This year has been something, right?
I am constantly reminded that we are all going through the same experience. While some people have clearly been more negatively impacted by the pandemic than others, and some deal with it more close up than others, we are all dealing with some variation of the same stress and anxiety. And we’re dealing with it in isolation. But one way of connecting, of course, is through art, and it’s no surprise that this pandemic has inspired a spate of writing that, nine months in, underscores the universal nature of the losses brought on by covid-19. One of those books is Alone Together: Love, Grief And Comfort In The Time Of Covid-19, a collection of essays and poetry written by a range of literary voices and edited by Jennifer Haupt.

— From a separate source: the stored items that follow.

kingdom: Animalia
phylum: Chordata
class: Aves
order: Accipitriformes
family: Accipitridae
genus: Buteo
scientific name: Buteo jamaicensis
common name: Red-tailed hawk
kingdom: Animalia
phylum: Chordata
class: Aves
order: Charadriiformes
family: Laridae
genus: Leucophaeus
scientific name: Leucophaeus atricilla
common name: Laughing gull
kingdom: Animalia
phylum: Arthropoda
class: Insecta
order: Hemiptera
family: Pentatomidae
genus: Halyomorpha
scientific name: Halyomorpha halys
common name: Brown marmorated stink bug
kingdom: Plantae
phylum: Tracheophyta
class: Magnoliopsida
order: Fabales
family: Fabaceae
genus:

Why I picked it up: I wanted to hear how people more eloquent than I were dealing with the pandemic. When I was offered a chance to review Alone Together, I gladly took it.
Alone Together‘s essays and poetry are grouped into three main categories: Grieve, Comfort and Connect. They cover the deaths of close relatives, the strain this year has put on relationships, what it’s like to be Black during the pandemic. Essays are short and readable, with something familiar in almost every one of them. I recognized some of the 90 contributors to this collection – Jean Kwok, Pam Houston, Dani Shapiro, Garth Stein, Andrew Dubus III, Caroline Leavitt – but there are many new-to-me writers in here as well. And best of all, the proceeds from the book go to The Book Industry Charitable Foundation, which supports independent booksellers impacted by the pandemic.
Alone Together was this month’s blow-dry book (the book I read, slowly but steadily, while I dry my hair each morning). It was the perfect book to pick up for ten minutes or so and then put down until the next day. I could read an essay or two and immerse myself in that writer’s unique perspective and experience before taking a break and picking the book up again the next day. I recommend Alone Together for anyone feeling isolated and eager to feel part of humanity again. Yes, this situation is awful, but we’re in this together. That sounds trite and clichéd, nine months in, but it’s really true. I’ve found that the best thing to come out of this year has been the feeling of connection I’ve found, often in surprising places, and Alone Together certainly helped reinforce that feeling.
Alone Together was the 62nd book of 2020.